• Passage:

Adaptation to climate variability is a primary approach to manage the future of climatic risks (Fankhauser, 2016). Bandyopadhyay et al. (2011) note that adaptation in agriculture is recognized as a critical component for reducing adverse climatic impacts. The IPCC (2018) defines adaptive capacity as the ability of a system to adjust to climate change (including climate variability and extremes), to moderate potential damages, to take advantage of opportunities or to cope with the consequences. The purpose of adaptation measures should be to increase the capacity of an organization to survive external shocks or change. The assessment of farming household’s adoption of adaptation strategies is important to provide information that can be used to formulate policies that enhance adaptation as a tool for managing a variety of risks associated with climate change in agriculture (International Food Policy Research Institute, 2007).
Shuaibu et al. (2014) define adaptation strategies as the techniques used by a region or a sector to respond to changes in their livelihood through either autonomous or planned adaptation. Farming households have developed a number of strategies to live with climate variability and uncertainty such as shifting planting dates, using drought-tolerant crops and transplanting. Shuaibu et al. (2014) argue that actions taken by households against climate variability constantly change with different situations; most households use a combination of responses to the impact of climate on their livelihoods. In general, the farming households do not follow a single adaptive strategy; different strategies are taken to maximize households’ positive survival. However, farming households respond to climate variability effects, as use of adaptation strategies are influenced by their socioeconomic factors (González-Hernández et al., 2019).
Ziervogel et al. (2014) opine that various studies on adaptation to climate have been carried out in South Africa. However, there exists very little focus on adaptation strategies to climate variability at farming household level. Lack of information concerning climate variability forecasting and information concerning adaptation options and other agricultural activities, rationing inputs and lack of seed inputs are some of the important constrains for farming household to adapt to climate variability. Lack of credit and household income also limit the ability of the farmers to get necessary resources and technologies needed to adapt to climate variability [International Food Policy Research Institute (IFPRI), 2007].

• Exercise aim:
Summarize the passage on how farming households adapt to climate variability in two sentences.

• Data extracts:
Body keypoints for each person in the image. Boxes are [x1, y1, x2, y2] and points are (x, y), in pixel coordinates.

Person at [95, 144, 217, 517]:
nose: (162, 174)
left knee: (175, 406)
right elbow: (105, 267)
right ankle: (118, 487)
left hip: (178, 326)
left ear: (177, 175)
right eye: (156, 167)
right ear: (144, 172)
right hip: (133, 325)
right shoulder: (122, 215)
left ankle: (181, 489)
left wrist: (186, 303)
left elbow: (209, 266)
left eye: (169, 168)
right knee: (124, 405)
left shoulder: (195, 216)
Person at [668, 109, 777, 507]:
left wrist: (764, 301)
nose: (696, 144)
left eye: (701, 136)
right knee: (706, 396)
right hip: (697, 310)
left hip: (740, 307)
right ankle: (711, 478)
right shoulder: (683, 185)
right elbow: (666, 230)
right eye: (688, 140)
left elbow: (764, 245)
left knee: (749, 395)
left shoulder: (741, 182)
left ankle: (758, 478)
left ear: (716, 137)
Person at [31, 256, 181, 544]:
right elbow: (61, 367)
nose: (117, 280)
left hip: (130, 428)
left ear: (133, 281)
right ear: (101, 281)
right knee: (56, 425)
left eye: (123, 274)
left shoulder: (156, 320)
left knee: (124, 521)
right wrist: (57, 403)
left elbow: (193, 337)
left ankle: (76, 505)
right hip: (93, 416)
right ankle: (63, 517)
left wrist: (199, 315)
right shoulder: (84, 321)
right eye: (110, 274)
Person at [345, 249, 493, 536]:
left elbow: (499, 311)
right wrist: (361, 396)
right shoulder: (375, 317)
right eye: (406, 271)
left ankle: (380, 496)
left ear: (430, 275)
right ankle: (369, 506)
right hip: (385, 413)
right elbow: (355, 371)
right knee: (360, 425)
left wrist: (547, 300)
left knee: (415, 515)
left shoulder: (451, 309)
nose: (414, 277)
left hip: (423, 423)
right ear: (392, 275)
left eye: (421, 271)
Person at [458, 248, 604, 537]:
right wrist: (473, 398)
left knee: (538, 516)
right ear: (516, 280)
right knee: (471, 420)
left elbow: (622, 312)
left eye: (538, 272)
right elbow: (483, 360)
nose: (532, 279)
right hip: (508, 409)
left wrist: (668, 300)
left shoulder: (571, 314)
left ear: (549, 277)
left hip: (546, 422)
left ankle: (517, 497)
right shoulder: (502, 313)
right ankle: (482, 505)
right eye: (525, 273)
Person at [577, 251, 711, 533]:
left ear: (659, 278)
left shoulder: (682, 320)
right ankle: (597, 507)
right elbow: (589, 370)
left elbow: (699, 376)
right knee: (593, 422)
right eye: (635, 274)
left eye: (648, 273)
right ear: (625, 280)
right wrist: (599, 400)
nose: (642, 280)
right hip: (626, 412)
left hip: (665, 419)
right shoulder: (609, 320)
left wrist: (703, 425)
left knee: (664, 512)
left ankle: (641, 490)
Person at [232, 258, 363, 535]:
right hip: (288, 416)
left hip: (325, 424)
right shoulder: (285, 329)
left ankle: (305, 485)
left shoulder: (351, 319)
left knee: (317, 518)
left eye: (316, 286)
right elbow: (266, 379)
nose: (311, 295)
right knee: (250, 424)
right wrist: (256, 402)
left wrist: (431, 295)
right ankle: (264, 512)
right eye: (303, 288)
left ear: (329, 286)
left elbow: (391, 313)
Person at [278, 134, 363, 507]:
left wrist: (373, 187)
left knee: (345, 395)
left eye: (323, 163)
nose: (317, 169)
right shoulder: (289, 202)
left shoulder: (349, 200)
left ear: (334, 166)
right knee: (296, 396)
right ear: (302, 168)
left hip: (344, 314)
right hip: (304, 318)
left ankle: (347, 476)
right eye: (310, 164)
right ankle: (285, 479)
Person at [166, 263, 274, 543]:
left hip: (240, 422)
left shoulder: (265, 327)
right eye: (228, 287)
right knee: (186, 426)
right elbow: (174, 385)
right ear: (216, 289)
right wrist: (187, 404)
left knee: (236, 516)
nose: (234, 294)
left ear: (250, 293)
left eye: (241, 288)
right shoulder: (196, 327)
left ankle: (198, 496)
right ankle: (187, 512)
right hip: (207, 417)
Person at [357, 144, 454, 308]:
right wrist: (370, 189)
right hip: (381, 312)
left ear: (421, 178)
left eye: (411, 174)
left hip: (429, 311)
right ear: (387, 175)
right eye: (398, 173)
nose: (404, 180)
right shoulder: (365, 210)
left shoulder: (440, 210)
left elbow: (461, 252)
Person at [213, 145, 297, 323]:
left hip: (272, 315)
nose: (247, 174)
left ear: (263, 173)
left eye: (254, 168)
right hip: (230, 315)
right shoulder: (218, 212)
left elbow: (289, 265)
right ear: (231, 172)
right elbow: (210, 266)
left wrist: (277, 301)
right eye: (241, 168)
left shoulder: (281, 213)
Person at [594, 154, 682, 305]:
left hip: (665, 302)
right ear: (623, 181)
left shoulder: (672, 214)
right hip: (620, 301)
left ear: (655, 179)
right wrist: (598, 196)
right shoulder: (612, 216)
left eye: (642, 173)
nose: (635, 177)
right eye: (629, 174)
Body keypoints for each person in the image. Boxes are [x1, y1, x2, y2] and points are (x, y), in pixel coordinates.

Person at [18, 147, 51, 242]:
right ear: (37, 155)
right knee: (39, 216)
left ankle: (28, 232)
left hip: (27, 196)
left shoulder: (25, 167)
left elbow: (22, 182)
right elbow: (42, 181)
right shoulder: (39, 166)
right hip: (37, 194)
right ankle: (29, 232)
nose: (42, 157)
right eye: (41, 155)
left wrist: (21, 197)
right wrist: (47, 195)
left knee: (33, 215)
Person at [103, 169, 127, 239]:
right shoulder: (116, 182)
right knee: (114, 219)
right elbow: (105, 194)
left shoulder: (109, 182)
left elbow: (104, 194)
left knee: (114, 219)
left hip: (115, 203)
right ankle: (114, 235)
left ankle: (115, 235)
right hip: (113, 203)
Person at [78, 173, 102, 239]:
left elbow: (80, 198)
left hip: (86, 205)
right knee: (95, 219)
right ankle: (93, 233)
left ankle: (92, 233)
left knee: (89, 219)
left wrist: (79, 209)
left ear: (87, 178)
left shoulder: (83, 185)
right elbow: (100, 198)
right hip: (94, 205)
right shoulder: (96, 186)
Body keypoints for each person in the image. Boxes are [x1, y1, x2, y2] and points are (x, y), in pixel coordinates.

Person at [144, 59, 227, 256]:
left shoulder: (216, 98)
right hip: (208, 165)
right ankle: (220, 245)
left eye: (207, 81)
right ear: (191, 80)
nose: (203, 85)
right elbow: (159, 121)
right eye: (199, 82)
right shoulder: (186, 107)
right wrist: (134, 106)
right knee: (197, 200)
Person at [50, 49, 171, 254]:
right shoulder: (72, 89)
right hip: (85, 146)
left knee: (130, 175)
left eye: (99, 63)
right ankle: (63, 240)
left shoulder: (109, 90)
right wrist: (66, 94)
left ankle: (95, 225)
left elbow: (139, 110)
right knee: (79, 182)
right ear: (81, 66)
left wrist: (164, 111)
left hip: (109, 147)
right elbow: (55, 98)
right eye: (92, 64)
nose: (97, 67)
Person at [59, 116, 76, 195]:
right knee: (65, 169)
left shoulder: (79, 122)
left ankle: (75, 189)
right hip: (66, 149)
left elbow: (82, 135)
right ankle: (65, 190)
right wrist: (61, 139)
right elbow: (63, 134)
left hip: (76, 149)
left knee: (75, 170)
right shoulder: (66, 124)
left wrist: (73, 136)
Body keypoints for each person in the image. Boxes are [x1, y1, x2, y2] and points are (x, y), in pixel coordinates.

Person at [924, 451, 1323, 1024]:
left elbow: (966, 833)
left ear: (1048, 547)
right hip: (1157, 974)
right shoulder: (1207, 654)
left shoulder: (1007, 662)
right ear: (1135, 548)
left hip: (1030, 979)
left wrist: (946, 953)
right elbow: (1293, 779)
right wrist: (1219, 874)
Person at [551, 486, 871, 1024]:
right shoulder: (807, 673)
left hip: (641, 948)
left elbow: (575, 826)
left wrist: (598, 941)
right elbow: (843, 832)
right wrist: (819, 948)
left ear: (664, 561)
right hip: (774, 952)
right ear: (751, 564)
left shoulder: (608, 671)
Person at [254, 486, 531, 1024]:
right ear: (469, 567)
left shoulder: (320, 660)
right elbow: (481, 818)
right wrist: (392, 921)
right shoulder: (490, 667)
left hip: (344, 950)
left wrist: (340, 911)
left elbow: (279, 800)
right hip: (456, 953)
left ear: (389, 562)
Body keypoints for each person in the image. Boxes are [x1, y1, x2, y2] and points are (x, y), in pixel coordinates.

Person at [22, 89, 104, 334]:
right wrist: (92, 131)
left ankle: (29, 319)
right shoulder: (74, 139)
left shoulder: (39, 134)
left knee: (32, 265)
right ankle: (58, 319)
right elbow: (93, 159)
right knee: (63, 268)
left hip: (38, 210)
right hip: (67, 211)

• Task output:
Adaptation is a primary way to manage climatic risks in agriculture, and farming households combine strategies such as shifting planting dates, using drought-tolerant crops and transplanting, with their choices influenced by socioeconomic factors. Studies of adaptation in South Africa have paid very little attention to the farming household level, where adaptation is constrained by a lack of forecasting and adaptation information, rationed inputs, a lack of seed inputs, and limited credit and household income.